For more powerful needs see the **gsubfn** package.
textclean 0.4.0 - 0.5.1
----------------------------------------------------------------
BUG FIXES
* `replace_grade` did not use `fixed = TRUE` for its call to `mgsub`. This could
result in the plus signs being interpreted as meta-characters. This has been
corrected.
NEW FEATURES
* `replace_names` added to remove/replace common first and last names from text
data.
* `make_plural` added to make a vector of singular noun forms plural.
* `replace_emoji` and `replace_emoji_identifier` added for replacing emojis with
text or an identifier token for use in the **sentimentr** package.
MINOR FEATURES
* `mgsub_regex` and `mgsub_fixed` to provide wrappers for `mgsub` that makes
their use apparent without setting the `fixed` command.
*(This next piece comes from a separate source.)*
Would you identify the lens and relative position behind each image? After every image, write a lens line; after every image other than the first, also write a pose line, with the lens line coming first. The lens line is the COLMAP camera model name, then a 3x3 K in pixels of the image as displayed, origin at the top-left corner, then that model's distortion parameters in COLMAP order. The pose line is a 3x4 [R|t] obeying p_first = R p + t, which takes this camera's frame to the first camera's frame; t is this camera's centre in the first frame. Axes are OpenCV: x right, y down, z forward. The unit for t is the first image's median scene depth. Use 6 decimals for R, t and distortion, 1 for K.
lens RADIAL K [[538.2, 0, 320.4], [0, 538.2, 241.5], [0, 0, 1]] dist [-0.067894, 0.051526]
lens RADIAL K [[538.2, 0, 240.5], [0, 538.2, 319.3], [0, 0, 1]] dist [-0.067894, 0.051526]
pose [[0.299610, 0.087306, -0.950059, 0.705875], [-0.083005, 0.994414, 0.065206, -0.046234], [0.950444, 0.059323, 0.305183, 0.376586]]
* `replace_curly_quote` added to replace curly quotes with straight versions.
IMPROVEMENTS
* `replace_non_ascii` now uses `stringi::stri_trans_general` to coerce more
non-ASCII characters to ASCII format.
* `check_text` now checks for HTML characters/tags. Thanks to @Peter Gensler
for suggesting this (see issue #15).
CHANGES
* `filter_` functions deprecated in favor of `drop_`/`keep_` versions of filter
functions. This was change was to address the opposite meaning that **dplyr**'s
`filter` has, which retains rows matching a pattern be default.
textclean 0.3.1
----------------------------------------------------------------
BUG FIXES
* `replace_tokens` added to complement `mgsub` for times when the user wants to
replace fixed tokens with a single value or remove them entirely. This yields
an optimized solution that is much faster than `mgsub`.
CHANGES
* `mgusb` no longer uses `trim = TRUE` by default.
textclean 0.2.1 - 0.3.0
----------------------------------------------------------------
BUG FIXES
* `check_text` reported to use `replace_incomplete` rather than
`add_missing_endmark` when endmark is missing.
NEW FEATURES
* The `replace_emoticon`, `replace_grade` and `replace_rating` functions have
been moved from the **sentimentr** package to **textclean** as these are
cleaning functions. This makes the functions more modular and generalizable
to all types of text cleaning. These functions are still imported and
exported by **sentimentr**.
* `replace_html` added to remove html tags and repalce symbols with appropriate
ASCII symbols.
* `add_missing_endmarks` added to detect missing endmarks and replace with the
desired symbol.
IMPROVEMENTS
* `replace_number` now uses the *english* package making it faster and more
maintainable. In addition, the function now handles decimal places as well.
textclean 0.1.0 - 0.2.0
----------------------------------------------------------------
BUG FIXES
* `check_text` reported `NA` as non-ASCII. This has been fixed.
NEW FEATURES
* `check_text` added to report on potential problems in a text vector.
* `replace_ordinal` added to replace ordinal numbers (e.g., 1st) with word
representation (e.g., first).
* `swap` added to swap two patterns simultaneously.
* `filter_element` added to exclude matching elements from a vector.
textclean 0.0.1
----------------------------------------------------------------
This package is a collection of tools to clean and process text. Many of these tools have been taken from the **qdap** package and revamped to be more intuitive, better named, and faster.